REQUIRED WORK | All of the data must be written out verbatim, with pictures excluded.

DATASET CONTENT |
:::::

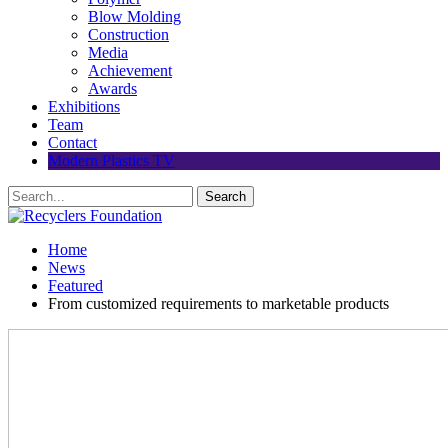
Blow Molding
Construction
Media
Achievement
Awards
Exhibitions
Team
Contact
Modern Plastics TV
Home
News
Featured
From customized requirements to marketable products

:::::

RESULT |
Blow Molding
Construction
Media
Achievement
Awards
Exhibitions
Team
Contact
Modern Plastics TV
Home
News
Featured
From customized requirements to marketable products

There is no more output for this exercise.